The following show the results from each evaluation run. Each evaluation run would run for 100 epochs and take around 12 hours to complete. There are 7 runs, so the code took around 3 days to produce these results, running with 16-cores. The results show the settings of each parameter, and the performance on the test set (“test_score”). The test score shown is the f score for the accountability label.
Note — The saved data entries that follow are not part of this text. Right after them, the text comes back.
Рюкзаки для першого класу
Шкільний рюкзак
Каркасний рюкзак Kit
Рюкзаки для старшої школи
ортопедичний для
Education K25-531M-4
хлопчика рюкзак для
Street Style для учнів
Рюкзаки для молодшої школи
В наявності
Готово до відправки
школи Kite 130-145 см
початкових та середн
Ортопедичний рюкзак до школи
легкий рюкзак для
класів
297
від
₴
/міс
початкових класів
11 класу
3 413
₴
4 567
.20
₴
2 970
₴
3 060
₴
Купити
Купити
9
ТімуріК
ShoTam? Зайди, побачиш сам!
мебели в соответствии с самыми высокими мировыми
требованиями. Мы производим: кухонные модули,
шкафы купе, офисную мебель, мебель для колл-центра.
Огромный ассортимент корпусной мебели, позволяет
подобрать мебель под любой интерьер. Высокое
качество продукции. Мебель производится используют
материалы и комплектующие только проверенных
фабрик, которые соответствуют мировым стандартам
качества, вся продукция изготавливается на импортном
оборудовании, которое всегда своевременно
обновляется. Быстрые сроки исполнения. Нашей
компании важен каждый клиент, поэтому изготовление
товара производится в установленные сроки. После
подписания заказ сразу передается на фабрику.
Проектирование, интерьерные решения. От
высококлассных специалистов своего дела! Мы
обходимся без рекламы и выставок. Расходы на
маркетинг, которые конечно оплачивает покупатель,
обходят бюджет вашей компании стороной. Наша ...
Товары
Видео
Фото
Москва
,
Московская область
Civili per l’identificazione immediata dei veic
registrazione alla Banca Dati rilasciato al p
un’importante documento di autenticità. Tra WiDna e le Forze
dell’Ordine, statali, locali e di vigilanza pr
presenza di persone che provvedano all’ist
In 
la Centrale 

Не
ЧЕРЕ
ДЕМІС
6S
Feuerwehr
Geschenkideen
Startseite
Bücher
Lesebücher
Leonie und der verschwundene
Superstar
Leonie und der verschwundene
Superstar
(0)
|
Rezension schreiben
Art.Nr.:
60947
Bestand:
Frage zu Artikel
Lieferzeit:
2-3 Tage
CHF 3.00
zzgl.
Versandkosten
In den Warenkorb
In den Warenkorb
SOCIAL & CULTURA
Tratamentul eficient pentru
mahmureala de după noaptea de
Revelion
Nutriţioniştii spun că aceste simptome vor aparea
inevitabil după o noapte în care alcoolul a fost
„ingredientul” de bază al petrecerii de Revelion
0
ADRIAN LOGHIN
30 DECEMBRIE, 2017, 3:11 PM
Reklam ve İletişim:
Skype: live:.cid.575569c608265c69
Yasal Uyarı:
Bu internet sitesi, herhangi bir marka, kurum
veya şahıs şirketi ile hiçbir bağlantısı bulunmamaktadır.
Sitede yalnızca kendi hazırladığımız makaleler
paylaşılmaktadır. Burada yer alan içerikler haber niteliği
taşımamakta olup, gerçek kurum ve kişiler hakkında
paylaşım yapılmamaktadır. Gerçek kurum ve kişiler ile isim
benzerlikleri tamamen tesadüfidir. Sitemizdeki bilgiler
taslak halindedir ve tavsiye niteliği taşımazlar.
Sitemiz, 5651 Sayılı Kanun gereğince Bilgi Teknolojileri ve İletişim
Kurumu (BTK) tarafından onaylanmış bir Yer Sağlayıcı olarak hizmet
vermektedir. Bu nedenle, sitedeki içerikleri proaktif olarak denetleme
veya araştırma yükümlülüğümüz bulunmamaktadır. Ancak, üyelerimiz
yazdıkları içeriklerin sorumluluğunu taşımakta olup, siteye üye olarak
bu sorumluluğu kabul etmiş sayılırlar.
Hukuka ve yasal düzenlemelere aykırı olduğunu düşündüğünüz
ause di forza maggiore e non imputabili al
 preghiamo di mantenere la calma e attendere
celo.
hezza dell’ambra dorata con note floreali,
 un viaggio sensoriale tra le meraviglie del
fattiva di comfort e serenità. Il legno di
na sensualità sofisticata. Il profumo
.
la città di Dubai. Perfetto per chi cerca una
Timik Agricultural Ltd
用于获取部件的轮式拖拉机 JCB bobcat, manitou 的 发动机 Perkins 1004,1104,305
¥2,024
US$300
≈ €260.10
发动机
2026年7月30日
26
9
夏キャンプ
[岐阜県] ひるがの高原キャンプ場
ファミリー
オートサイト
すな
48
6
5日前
The results are similar to what have seen from previous methods, including the simple sklearn vectorizers and classifiers, and with Bert, which have all acheived results in the same ball park around fscore = 0.6 for sentence based classification on accountability label.

evaluation run 1
	dropout: 0.005710496817261157
	embeddings: en-fasttext-news-300d-1M
	hidden_size: 64
	learning_rate: 0.2
	mini_batch_size: 32
	rnn_layers: 2
score: 0.34192222222222224
variance: 8.755555555555502e-07
test_score: 0.6134
----------------------------------------------------------------------------------------------------
evaluation run 2
	dropout: 0.41645183851542744
	embeddings: /home/axp797/axp797gallinahome/AnalyzeAccountability/.flair/embeddings/glove.gensim
	hidden_size: 128
	learning_rate: 0.15
	mini_batch_size: 16
	rnn_layers: 2
score: 0.3705888888888889
variance: 1.6962962962963451e-06
test_score: 0.5806
----------------------------------------------------------------------------------------------------
evaluation run 3
	dropout: 0.06841856998276308
	embeddings: glove.gensim
	hidden_size: 128
	learning_rate: 0.05
	mini_batch_size: 8
	rnn_layers: 1
score: 0.3611666666666667
variance: 1.370370370370381e-07
test_score: 0.6006
----------------------------------------------------------------------------------------------------
evaluation run 4
	dropout: 0.43481261811291233
	embeddings: en-fasttext-news-300d-1M
	hidden_size: 64
	learning_rate: 0.1
	mini_batch_size: 32
	rnn_layers: 1
score: 0.4129777777777777
variance: 1.5679259259259392e-05
test_score: 0.4822
----------------------------------------------------------------------------------------------------
evaluation run 5
	dropout: 0.20850069217348033
	embeddings: bpe-en-100000-50
	hidden_size: 32
	learning_rate: 0.1
	mini_batch_size: 32
	rnn_layers: 2
score: 0.4092222222222222
variance: 1.5851851851853048e-07
test_score: 0.5348
----------------------------------------------------------------------------------------------------
evaluation run 6
	dropout: 0.31908978585395176
	embeddings: en-fasttext-news-300d-1M
	hidden_size: 128
	learning_rate: 0.15
	mini_batch_size: 8
	rnn_layers: 2
score: 0.3538666666666667
variance: 2.4592592592592355e-07
test_score: 0.6359
----------------------------------------------------------------------------------------------------
evaluation run 7
	dropout: 0.20295345479912913
	embeddings: one-hot
	hidden_size: 32
	learning_rate: 0.1
	mini_batch_size: 8
	rnn_layers: 2
score: 0.3832
variance: 4.325925925926223e-07
test_score: 0.6041
----------------------------------------------------------------------------------------------------

To produce these results, the code was run in an HPC, using a singularity container. The singularity recipe can be found in the github.